(Beginning of RECORD EXCERPTS)

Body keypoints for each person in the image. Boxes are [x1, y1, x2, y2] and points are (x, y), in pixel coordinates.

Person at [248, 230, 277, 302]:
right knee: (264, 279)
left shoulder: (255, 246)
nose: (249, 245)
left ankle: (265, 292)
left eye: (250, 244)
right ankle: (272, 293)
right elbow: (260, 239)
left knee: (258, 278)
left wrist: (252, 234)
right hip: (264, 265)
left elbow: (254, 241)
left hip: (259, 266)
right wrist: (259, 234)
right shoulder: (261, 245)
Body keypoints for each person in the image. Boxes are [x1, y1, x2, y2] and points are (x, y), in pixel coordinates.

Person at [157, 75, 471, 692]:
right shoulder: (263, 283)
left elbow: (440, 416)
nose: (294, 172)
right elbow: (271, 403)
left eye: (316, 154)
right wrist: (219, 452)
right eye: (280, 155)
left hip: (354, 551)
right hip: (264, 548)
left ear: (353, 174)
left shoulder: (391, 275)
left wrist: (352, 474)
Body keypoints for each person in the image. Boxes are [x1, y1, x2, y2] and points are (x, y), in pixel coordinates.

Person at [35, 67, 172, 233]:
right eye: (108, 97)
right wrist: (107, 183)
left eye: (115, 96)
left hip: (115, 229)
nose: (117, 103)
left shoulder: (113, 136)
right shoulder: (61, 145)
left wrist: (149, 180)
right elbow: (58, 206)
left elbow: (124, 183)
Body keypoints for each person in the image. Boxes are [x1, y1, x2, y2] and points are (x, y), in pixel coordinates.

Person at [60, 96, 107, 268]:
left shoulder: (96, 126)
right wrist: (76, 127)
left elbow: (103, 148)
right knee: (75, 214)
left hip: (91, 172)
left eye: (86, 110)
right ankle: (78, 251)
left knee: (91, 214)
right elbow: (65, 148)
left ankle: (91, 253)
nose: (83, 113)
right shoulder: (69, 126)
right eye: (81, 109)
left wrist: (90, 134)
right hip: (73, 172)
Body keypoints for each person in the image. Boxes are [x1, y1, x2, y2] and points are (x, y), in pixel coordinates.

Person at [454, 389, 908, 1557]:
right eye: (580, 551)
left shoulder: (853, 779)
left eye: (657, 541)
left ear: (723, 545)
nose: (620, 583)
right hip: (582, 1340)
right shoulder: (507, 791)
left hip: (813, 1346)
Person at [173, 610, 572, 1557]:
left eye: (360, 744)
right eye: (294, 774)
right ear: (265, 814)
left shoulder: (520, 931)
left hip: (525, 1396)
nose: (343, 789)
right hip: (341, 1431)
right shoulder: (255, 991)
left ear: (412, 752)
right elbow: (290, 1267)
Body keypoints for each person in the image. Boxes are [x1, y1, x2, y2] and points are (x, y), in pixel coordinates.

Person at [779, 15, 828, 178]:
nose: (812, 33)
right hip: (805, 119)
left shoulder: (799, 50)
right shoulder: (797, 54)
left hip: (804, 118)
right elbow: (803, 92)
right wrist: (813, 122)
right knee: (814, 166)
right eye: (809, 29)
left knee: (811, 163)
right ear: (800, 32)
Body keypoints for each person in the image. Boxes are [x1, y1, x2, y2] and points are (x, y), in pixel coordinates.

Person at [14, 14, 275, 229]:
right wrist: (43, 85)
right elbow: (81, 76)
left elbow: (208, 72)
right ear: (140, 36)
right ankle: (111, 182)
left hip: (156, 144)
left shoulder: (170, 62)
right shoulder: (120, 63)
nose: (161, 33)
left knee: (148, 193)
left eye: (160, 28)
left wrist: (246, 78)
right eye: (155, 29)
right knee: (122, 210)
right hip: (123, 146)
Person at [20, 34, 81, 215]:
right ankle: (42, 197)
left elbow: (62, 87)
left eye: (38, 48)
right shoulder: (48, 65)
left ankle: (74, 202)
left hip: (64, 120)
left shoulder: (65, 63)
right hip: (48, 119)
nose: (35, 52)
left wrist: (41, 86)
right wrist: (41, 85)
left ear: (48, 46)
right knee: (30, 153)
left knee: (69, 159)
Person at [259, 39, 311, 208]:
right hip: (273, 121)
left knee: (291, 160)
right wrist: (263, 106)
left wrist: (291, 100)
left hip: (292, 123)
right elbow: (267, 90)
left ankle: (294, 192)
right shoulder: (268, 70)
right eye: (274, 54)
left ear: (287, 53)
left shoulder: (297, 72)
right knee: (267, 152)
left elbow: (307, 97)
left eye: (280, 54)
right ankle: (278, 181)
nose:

(End of RECORD EXCERPTS)

> [YOUR ASSIGNMENT] For this exercise, please output exactly the lines above starting at the line with "left eye: (657, 541)" and ending at the line with "left elbow: (307, 97)", ends included.

> [ANSWER TO THIS EXERCISE]
left eye: (657, 541)
left ear: (723, 545)
nose: (620, 583)
right hip: (582, 1340)
right shoulder: (507, 791)
left hip: (813, 1346)
Person at [173, 610, 572, 1557]:
left eye: (360, 744)
right eye: (294, 774)
right ear: (265, 814)
left shoulder: (520, 931)
left hip: (525, 1396)
nose: (343, 789)
right hip: (341, 1431)
right shoulder: (255, 991)
left ear: (412, 752)
right elbow: (290, 1267)
Body keypoints for each person in the image. Boxes are [x1, y1, x2, y2] and points are (x, y), in pixel coordinates.

Person at [779, 15, 828, 178]:
nose: (812, 33)
right hip: (805, 119)
left shoulder: (799, 50)
right shoulder: (797, 54)
left hip: (804, 118)
right elbow: (803, 92)
right wrist: (813, 122)
right knee: (814, 166)
right eye: (809, 29)
left knee: (811, 163)
right ear: (800, 32)
Body keypoints for each person in the image. Boxes are [x1, y1, x2, y2] and points are (x, y), in pixel coordinates.

Person at [14, 14, 275, 229]:
right wrist: (43, 85)
right elbow: (81, 76)
left elbow: (208, 72)
right ear: (140, 36)
right ankle: (111, 182)
left hip: (156, 144)
left shoulder: (170, 62)
right shoulder: (120, 63)
nose: (161, 33)
left knee: (148, 193)
left eye: (160, 28)
left wrist: (246, 78)
right eye: (155, 29)
right knee: (122, 210)
right hip: (123, 146)
Person at [20, 34, 81, 215]:
right ankle: (42, 197)
left elbow: (62, 87)
left eye: (38, 48)
right shoulder: (48, 65)
left ankle: (74, 202)
left hip: (64, 120)
left shoulder: (65, 63)
right hip: (48, 119)
nose: (35, 52)
left wrist: (41, 86)
right wrist: (41, 85)
left ear: (48, 46)
right knee: (30, 153)
left knee: (69, 159)
Person at [259, 39, 311, 208]:
right hip: (273, 121)
left knee: (291, 160)
right wrist: (263, 106)
left wrist: (291, 100)
left hip: (292, 123)
right elbow: (267, 90)
left ankle: (294, 192)
right shoulder: (268, 70)
right eye: (274, 54)
left ear: (287, 53)
left shoulder: (297, 72)
right knee: (267, 152)
left elbow: (307, 97)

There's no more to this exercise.